=== Provided passage ===
BEGIN
In [1]:
import chardet
import json
import pandas as pd
import re

import nltk
from nltk.corpus import stopwords
from nltk.tokenize import word_tokenize
from nltk.stem import WordNetLemmatizer

Pyarrow will become a required dependency of pandas in the next major release of pandas (pandas 3.0),
(to allow more performant data types, such as the Arrow string type, and better interoperability with other libraries)
but was not found to be installed on your system.
If this would cause problems for you,
please provide us feedback at https://github.com/pandas-dev/pandas/issues/54466
        
  import pandas as pd


In [2]:
nltk.download('stopwords')
nltk.download('punkt')
nltk.download('wordnet')

[nltk_data] Downloading package stopwords to
[nltk_data]     /Users/meganmoore/nltk_data...
[nltk_data]   Package stopwords is already up-to-date!
[nltk_data] Downloading package punkt to
[nltk_data]     /Users/meganmoore/nltk_data...
[nltk_data]   Package punkt is already up-to-date!
[nltk_data] Downloading package wordnet to
[nltk_data]     /Users/meganmoore/nltk_data...
[nltk_data]   Package wordnet is already up-to-date!


True

In [3]:
with open("../data/metadata_w_2020articles.json", 'rb') as f:
    result = chardet.detect(f.read())
    print(result)

{'encoding': 'ascii', 'confidence': 1.0, 'language': ''}


In [4]:
df = pd.read_json('../data/metadata_w_2020articles.json')

In [5]:
df = df.T.reset_index().rename(columns={'index':'uuid'})

In [6]:
#lowercase text
df['title'] = df['title'].str.lower()
df['article_text'] = df['article_text'].str.lower()

#remove certain characters from title
df['title'] = df['title'].apply(lambda x: re.sub(r'[\n\t\r]', '', x))

In [7]:
# concatenate text and title and reshorten
df['title_text'] = (df['title'] + ' ' +  df['article_text']).apply(lambda x: x[:512])

In [8]:
# checking that they were shortened on the right dimension
test_val = df.loc[df.loc[:, 'uuid'] == 'bcbc6bb2-406e-11ee-a96e-33dec8f414a2', :]
len(test_val['title_text'][0])

512

In [9]:
# Jackie's lemmatizer
def lemmatize(text):
    lemmatizer = WordNetLemmatizer()
    word_tokens = word_tokenize(text)  
    lemmatized_text = [lemmatizer.lemmatize(token) for token in word_tokens]
    
    return ' '.join(lemmatized_text)

    # Efficiency concern? we tokenize to lemmatize, and then re-join into a string. 
    # Embeddings should be created in the loop?
lemmatized_df = df.copy()
lemmatized_df['title_text'] = lemmatized_df['title_text'].apply(lemmatize)
lemmatized_df['article_text'] = lemmatized_df['article_text'].apply(lemmatize)
lemmatized_df['title'] = lemmatized_df['title'].apply(lemmatize)


In [10]:
# write out lemmatized version to save time
lemmatized_df.to_csv('../data/metadata_w_2020articles_lemmatized.csv')

In [11]:
# write out cleaned version without lemmatization in case that made things weird
df.to_csv('../data/metadata_w_2020articles_cleaned.csv')
END
In the notebook above, how many characters is the combined title and article text shortened to?

=== Dataset entries ===
BEGIN
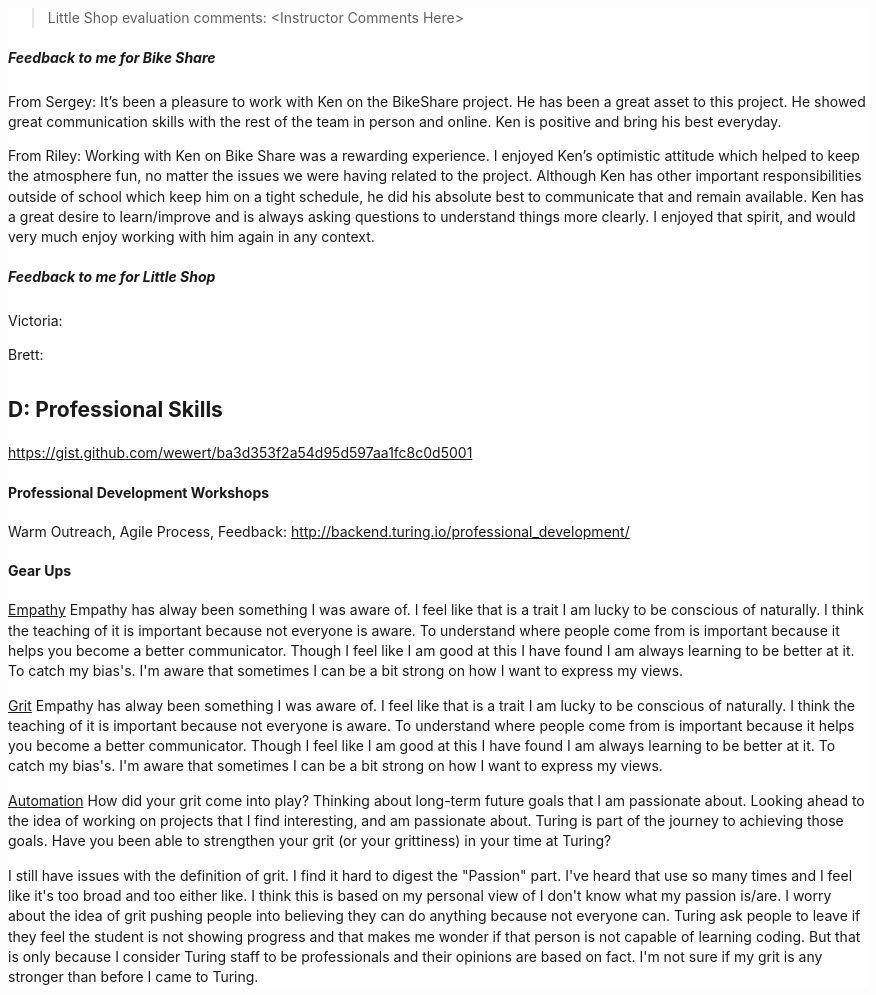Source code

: > Little Shop evaluation comments:
\<Instructor Comments Here>

##### Feedback to me for Bike Share

  From Sergey: It’s been a pleasure to work  with Ken on the BikeShare project. He has been a great asset to this project.  He showed great communication skills with the rest of the team in person and online. Ken is positive and bring his best everyday.

  From Riley: Working with Ken on Bike Share was a rewarding experience. I enjoyed Ken’s optimistic attitude  which helped to keep the atmosphere fun, no matter the issues we were having related to the project.  Although Ken has other important responsibilities outside of school which keep him on a tight schedule, he did his absolute best to communicate that and remain available. Ken has a great desire to learn/improve and is always asking questions to understand things more clearly. I enjoyed that spirit, and would very much enjoy working with him again in any context.

##### Feedback to me for Little Shop

  Victoria:

  Brett:


## D: Professional Skills

https://gist.github.com/wewert/ba3d353f2a54d95d597aa1fc8c0d5001

#### **Professional Development Workshops**
Warm Outreach, Agile Process, Feedback: http://backend.turing.io/professional_development/

#### **Gear Ups**

 [Empathy](https://github.com/turingschool/gear-up/blob/master/empathy.markdown)
Empathy has alway been something I was aware of. I feel like that is a trait I am lucky to be conscious of naturally. I think the teaching of it is important because not everyone is aware. To understand where people come from is important because it helps you become a better communicator. Though I feel like I am good at this I have found I am always learning to be better at it. To catch my bias's. I'm aware that sometimes I can be a bit strong on how I want to express my views.

 [Grit](https://github.com/turingschool/gear-up/blob/master/grit.markdown)
Empathy has alway been something I was aware of. I feel like that is a trait I am lucky to be conscious of naturally. I think the teaching of it is important because not everyone is aware. To understand where people come from is important because it helps you become a better communicator. Though I feel like I am good at this I have found I am always learning to be better at it. To catch my bias's. I'm aware that sometimes I can be a bit strong on how I want to express my views.

[Automation](https://github.com/turingschool/gear-up/blob/master/automation.markdown)
How did your grit come into play? Thinking about long-term future goals that I am passionate about. Looking ahead to the idea of working on projects that I find interesting, and am passionate about. Turing is part of the journey to achieving those goals. Have you been able to strengthen your grit (or your grittiness) in your time at Turing?

I still have issues with the definition of grit. I find it hard to digest the "Passion" part. I've heard that use so many times and I feel like it's too broad and too either like. I think this is based on my personal view of I don't know what my passion is/are. I worry about the idea of grit pushing people into believing they can do anything because not everyone can. Turing ask people to leave if they feel the student is not showing progress and that makes me wonder if that person is not capable of learning coding. But that is only because I consider Turing staff to be professionals and their opinions are based on fact. I'm not sure if my grit is any stronger than before I came to Turing.
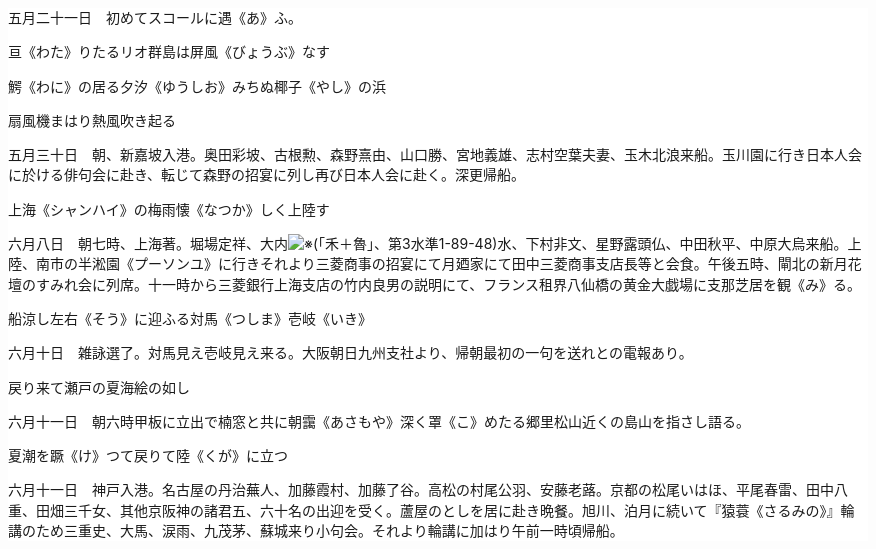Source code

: 

五月二十一日　初めてスコールに遇《あ》ふ。







亘《わた》りたるリオ群島は屏風《びょうぶ》なす



鰐《わに》の居る夕汐《ゆうしお》みちぬ椰子《やし》の浜



扇風機まはり熱風吹き起る



五月三十日　朝、新嘉坡入港。奥田彩坡、古根勲、森野熹由、山口勝、宮地義雄、志村空葉夫妻、玉木北浪来船。玉川園に行き日本人会に於ける俳句会に赴き、転じて森野の招宴に列し再び日本人会に赴く。深更帰船。







上海《シャンハイ》の梅雨懐《なつか》しく上陸す



六月八日　朝七時、上海著。堀場定祥、大内![※(「禾＋魯」、第3水準1-89-48)](https://www.aozora.gr.jp/cards/001310/files/../../../gaiji/1-89/1-89-48.png)水、下村非文、星野露頭仏、中田秋平、中原大烏来船。上陸、南市の半淞園《プーソンユ》に行きそれより三菱商事の招宴にて月廼家にて田中三菱商事支店長等と会食。午後五時、閘北の新月花壇のすみれ会に列席。十一時から三菱銀行上海支店の竹内良男の説明にて、フランス租界八仙橋の黄金大戯場に支那芝居を観《み》る。







船涼し左右《そう》に迎ふる対馬《つしま》壱岐《いき》



六月十日　雑詠選了。対馬見え壱岐見え来る。大阪朝日九州支社より、帰朝最初の一句を送れとの電報あり。







戻り来て瀬戸の夏海絵の如し



六月十一日　朝六時甲板に立出で楠窓と共に朝靄《あさもや》深く罩《こ》めたる郷里松山近くの島山を指さし語る。







夏潮を蹶《け》つて戻りて陸《くが》に立つ



六月十一日　神戸入港。名古屋の丹治蕪人、加藤霞村、加藤了谷。高松の村尾公羽、安藤老蕗。京都の松尾いはほ、平尾春雷、田中八重、田畑三千女、其他京阪神の諸君五、六十名の出迎を受く。蘆屋のとしを居に赴き晩餐。旭川、泊月に続いて『猿蓑《さるみの》』輪講のため三重史、大馬、涙雨、九茂茅、蘇城来り小句会。それより輪講に加はり午前一時頃帰船。




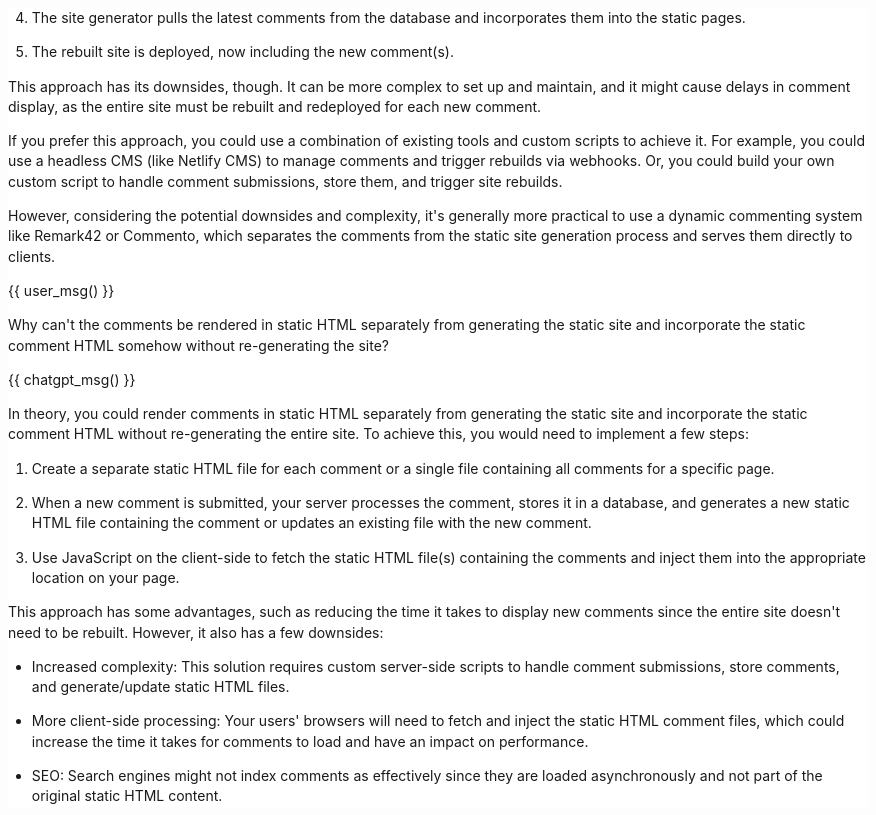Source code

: 4. The site generator pulls the latest comments from the database and
   incorporates them into the static pages.

5. The rebuilt site is deployed, now including the new comment(s).

This approach has its downsides, though. It can be more complex to set up and
maintain, and it might cause delays in comment display, as the entire site must
be rebuilt and redeployed for each new comment.

If you prefer this approach, you could use a combination of existing tools and
custom scripts to achieve it. For example, you could use a headless CMS (like
Netlify CMS) to manage comments and trigger rebuilds via webhooks. Or, you
could build your own custom script to handle comment submissions, store them,
and trigger site rebuilds.

However, considering the potential downsides and complexity, it's generally
more practical to use a dynamic commenting system like Remark42 or Commento,
which separates the comments from the static site generation process and serves
them directly to clients.

{{ user_msg() }}

Why can't the comments be rendered in static HTML separately from generating
the static site and incorporate the static comment HTML somehow without
re-generating the site?

{{ chatgpt_msg() }}

In theory, you could render comments in static HTML separately from generating
the static site and incorporate the static comment HTML without re-generating
the entire site. To achieve this, you would need to implement a few steps:

1. Create a separate static HTML file for each comment or a single file
   containing all comments for a specific page.

2. When a new comment is submitted, your server processes the comment, stores
   it in a database, and generates a new static HTML file containing the
comment or updates an existing file with the new comment.

3. Use JavaScript on the client-side to fetch the static HTML file(s)
   containing the comments and inject them into the appropriate location on
your page.

This approach has some advantages, such as reducing the time it takes to
display new comments since the entire site doesn't need to be rebuilt. However,
it also has a few downsides:

* Increased complexity: This solution requires custom server-side scripts to
  handle comment submissions, store comments, and generate/update static HTML
files.

* More client-side processing: Your users' browsers will need to fetch and
  inject the static HTML comment files, which could increase the time it takes
for comments to load and have an impact on performance.

* SEO: Search engines might not index comments as effectively since they are
  loaded asynchronously and not part of the original static HTML content.
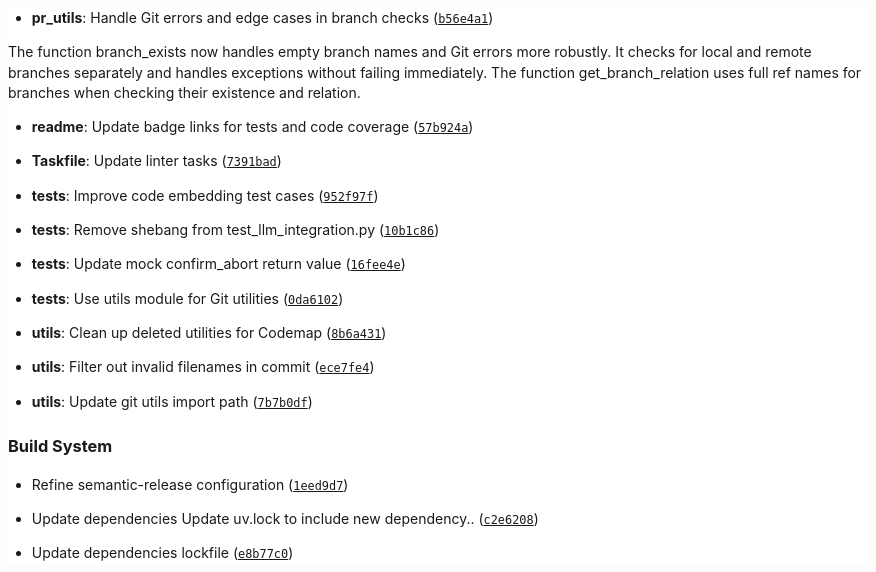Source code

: - **pr_utils**: Handle Git errors and edge cases in branch checks
  ([`b56e4a1`](https://github.com/SarthakMishra/codemap/commit/b56e4a1bf7eb045a2844e7c4ccb92af1c30d2b4f))

The function branch_exists now handles empty branch names and Git errors more robustly. It checks
  for local and remote branches separately and handles exceptions without failing immediately. The
  function get_branch_relation uses full ref names for branches when checking their existence and
  relation.

- **readme**: Update badge links for tests and code coverage
  ([`57b924a`](https://github.com/SarthakMishra/codemap/commit/57b924ab83959dd443ae5707c6ed7555f4adbb5e))

- **Taskfile**: Update linter tasks
  ([`7391bad`](https://github.com/SarthakMishra/codemap/commit/7391bad2664ddc02217afe613db884a716ec2ae3))

- **tests**: Improve code embedding test cases
  ([`952f97f`](https://github.com/SarthakMishra/codemap/commit/952f97f6fde046f44bd71f8389fd7207f5c886ae))

- **tests**: Remove shebang from test_llm_integration.py
  ([`10b1c86`](https://github.com/SarthakMishra/codemap/commit/10b1c86bd2815378ccc044e17853eb4132044766))

- **tests**: Update mock confirm_abort return value
  ([`16fee4e`](https://github.com/SarthakMishra/codemap/commit/16fee4e859ff398bd0f5e180bbe6c6d3a5b2192b))

- **tests**: Use utils module for Git utilities
  ([`0da6102`](https://github.com/SarthakMishra/codemap/commit/0da6102772169c16c69a133bdadb60340c275231))

- **utils**: Clean up deleted utilities for Codemap
  ([`8b6a431`](https://github.com/SarthakMishra/codemap/commit/8b6a431549c0224f51f2b3544c85a141bdac6171))

- **utils**: Filter out invalid filenames in commit
  ([`ece7fe4`](https://github.com/SarthakMishra/codemap/commit/ece7fe4d26ac62459754525b0b66f652d13822fb))

- **utils**: Update git utils import path
  ([`7b7b0df`](https://github.com/SarthakMishra/codemap/commit/7b7b0df1ce907e95dd2f2ae19afcfc68745a1efa))

### Build System

- Refine semantic-release configuration
  ([`1eed9d7`](https://github.com/SarthakMishra/codemap/commit/1eed9d70abd7bd45c5c16f65f4500dd24cc455a1))

- Update dependencies Update uv.lock to include new dependency..
  ([`c2e6208`](https://github.com/SarthakMishra/codemap/commit/c2e62080b9cd4edbf6829f1ca4baa1a6842725e6))

- Update dependencies lockfile
  ([`e8b77c0`](https://github.com/SarthakMishra/codemap/commit/e8b77c074f58dd993f874dea37b336a6eccaea30))
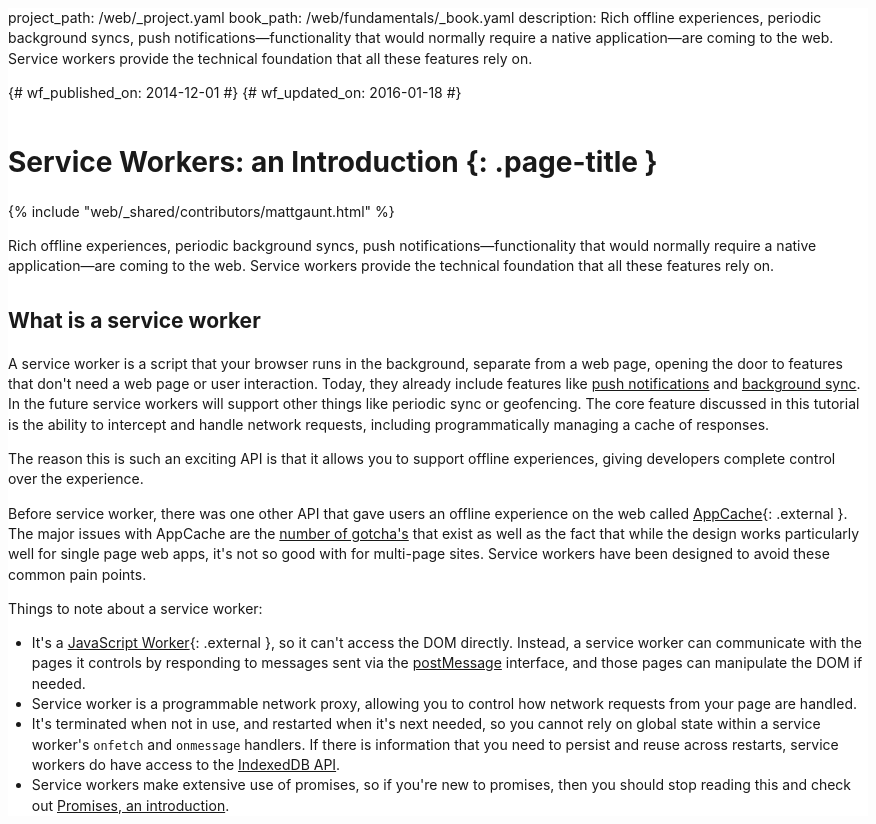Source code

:project_path: /web/_project.yaml
book_path: /web/fundamentals/_book.yaml
description: Rich offline experiences, periodic background syncs, push notifications&mdash;functionality that would normally require a native application&mdash;are coming to the web. Service workers provide the technical foundation that all these features rely on.

{# wf_published_on: 2014-12-01 #}
{# wf_updated_on: 2016-01-18 #}

# Service Workers: an Introduction {: .page-title }

{% include "web/_shared/contributors/mattgaunt.html" %}

Rich offline experiences, periodic background syncs, push
notifications&mdash;functionality that would normally require a native
application&mdash;are coming to the web. Service workers provide the technical
foundation that all these features rely on.

## What is a service worker

A service worker is a script that your browser runs in the background,
separate from a web page, opening the door to features that don't need a web
page or user interaction. Today, they already include features like 
[push notifications](/web/updates/2015/03/push-notifications-on-the-open-web) 
and [background sync](/web/updates/2015/12/background-sync). In the future 
service workers will support other things like periodic sync or geofencing. 
The core feature discussed in this tutorial is the ability to intercept and 
handle network requests, including programmatically managing a cache of 
responses.

The reason this is such an exciting API is that it allows you to support offline
experiences, giving developers complete control over the
experience.

Before service worker, there was one other API that gave users an offline
experience on the web called [AppCache](//www.html5rocks.com/en/tutorials/appcache/beginner/){: .external }. 
The major issues with AppCache are the [number of gotcha's](http://alistapart.com/article/application-cache-is-a-douchebag) 
that exist as well as the fact that while the design works particularly well for single page web 
apps, it's not so good with for multi-page sites. Service workers have been designed to 
avoid these common pain points.

Things to note about a service worker:

* It's a [JavaScript Worker](//www.html5rocks.com/en/tutorials/workers/basics/){: .external },
  so it can't access the DOM directly. Instead, a service worker can 
  communicate with the pages it controls by responding to messages sent via 
  the [postMessage](https://html.spec.whatwg.org/multipage/workers.html#dom-worker-postmessage) 
  interface, and those pages can manipulate the DOM if needed.
* Service worker is a programmable network proxy, allowing you to control how 
  network requests from your page are handled.
* It's terminated when not in use, and restarted when it's next needed, 
  so you cannot rely on global state within a service worker's `onfetch` and 
  `onmessage` handlers. If there is information that you need to persist and 
  reuse across restarts, service workers do have access to the 
  [IndexedDB API](https://developer.mozilla.org/en-US/docs/Web/API/IndexedDB_API).
* Service workers make extensive use of promises, so if you're new to promises, 
  then you should stop reading this and check out 
  [Promises, an introduction](/web/fundamentals/getting-started/primers/promises).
END
=== Written solution ===
512 characters.